When Kyle Beaulieu went to Lake Tahoe in July 2017 to participate in a Ragnar Relay race, he expected to come home a bit tired from running 17 miles in a 24-hour period. What he didn’t expect was the near-death experience that ensued less than a month later. Beaulieu is an endurance athlete. He swims, bikes, and runs, sometimes all three at the same event. So when a fever of 103.7 degrees Fahrenheit kicked in on August 17, he went to see his primary-care doctor the next day. All signs pointed to the flu, and he was sent home to rest. Over the next 48 hours, Beaulieu’s fever remained above 102 degrees, and he began experiencing muscle spasms and breathing attacks.
“I rarely get sick, so I just thought the flu was kicking my butt,” the 30-year old said. But after a harrowing night struggling to breathe, his girlfriend took him to the emergency room in Oakland, where he was immediately admitted, placed on oxygen, and tested for a number of conditions. An infectious disease specialist suggested his symptoms and story resembled hantavirus, a rare infection contracted from rodents that causes acute respiratory distress. There is no medication to cure hantavirus, and it is fatal in almost 40 percent of cases, according to the Centers for Disease Control and Prevention (CDC).
Meanwhile, Beaulieu was rapidly collapsing with full respiratory distress. A Stanford-trained physician at the Oakland hospital suggested Beaulieu be transferred to Stanford Health Care, one of only two hospitals in the Bay Area with a life-saving technology called extracorporeal membrane oxygenation (ECMO).
“Essentially, ECMO is a long-term cardiopulmonary bypass machine,” said Joe Hsu, M.D., assistant professor of pulmonary and critical care medicine at Stanford Health Care. “What that means is that even when the heart and the lungs shut down, you’re able to sustain someone’s life. In this case, the machine essentially supported Beaulieu’s initial cardiopulmonary failure while his immune system fought the hantavirus.”
The Stanford Health Care team, which included specialists in pulmonary care, Yasuhiro Shudo, M.D., Ph.D., in cardiothoracic surgery and Shanthi Kappagoda, M.D., M.S., in infectious diseases, chose a vein-to-vein approach to using ECMO. “Usually ECMO for hantavirus cardiopulmonary syndrome is hooked up from vein to artery, so you completely bypass the heart,” said Hsu. “But we opted for vein-to-vein ECMO, which let his lungs completely relax, but utilized his strong heart.” They went with this approach to avoid the heart damage that can sometimes occur during extreme uses of mechanical ventilation.
“Hantavirus is a very serious infection, which can come on very rapidly, within hours,” said Hsu. According to the CDC, there have only been 728 cases of hantavirus ever reported in the United States, with just 50 in California. Initially, physicians caring for Beaulieu suspected he had contracted hantavirus when he stayed in a cabin in Montana that had evidence of a rodent infestation. But Beaulieu later learned that the strain he contracted most closely resembled one found in the Tahoe region.

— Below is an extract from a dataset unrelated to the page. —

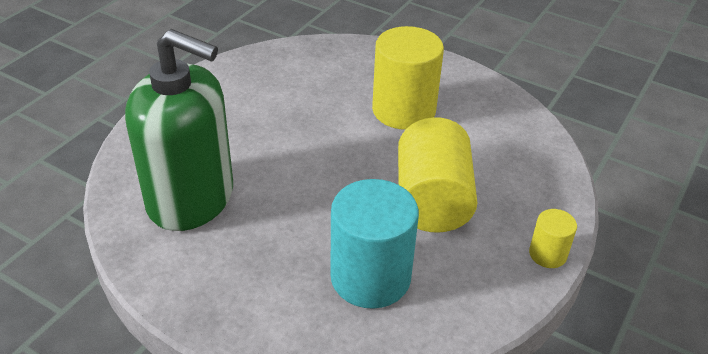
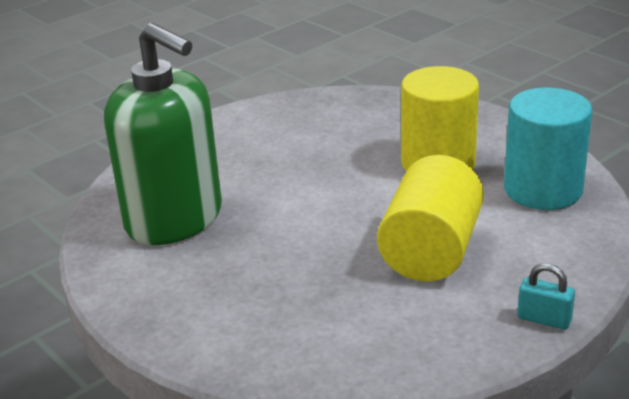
camera: 20 degrees right, 10 degrees down
turquoise cylinder [330,179,419,309] -> turquoise cylinder moved to [504,88,593,210]
yellow cylinder [529,209,577,268] -> turquoise padlock [517,263,575,330]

“They told my family I was one of the sickest people in the hospital at that moment,” said Beaulieu, whose parents flew out from the East Coast once they got the call. “Being on the ECMO machine gave me a fifty-fifty shot.”
Within 24 to 48 hours on ECMO, Beaulieu showed signs of improvement. In just five days, he was taken off the machine, and was discharged a week after he was first admitted to Stanford. “To go from near death to immediately bouncing back was quite impressive,” said Hsu. “It was pretty much the best outcome you could get on ECMO.”
“The use of ECMO is becoming more and more prevalent and prominent,” said William Hiesinger, M.D., assistant professor of cardiothoracic surgery. At Stanford Health Care, the use of ECMO has greatly expanded, from just a handful of cases a decade ago to nearly 80 per year. “The technology has improved and with more experience using the technology, physicians are seeing that it can be applied over a wider variety of disease processes and illnesses,” said Hiesinger. The ideal ECMO patient is somebody who has a one-organ-system injury that’s reversible, he said. This includes patients with an acute lung injury or acute cardiomyopathy.
While on ECMO, Beaulieu was intubated, so he communicated by writing notes. When Hsu told him he had hantavirus and that it was up to his own lungs to fight the disease, Beaulieu scribbled this response: “My lungs are one of the body parts I’ve always trusted most.”
“I’m really lucky to be in this area and that Stanford Health Care was able to accept me,” said Beaulieu, who is back at work full time and starting to exercise again. “Without ECMO, it’s very unlikely that I would have survived. I’m so grateful to everyone at Stanford and the hospital in Oakland for working together on my behalf to arrange the transfer. Even if there had been just a half-day delay, it might have been too late.”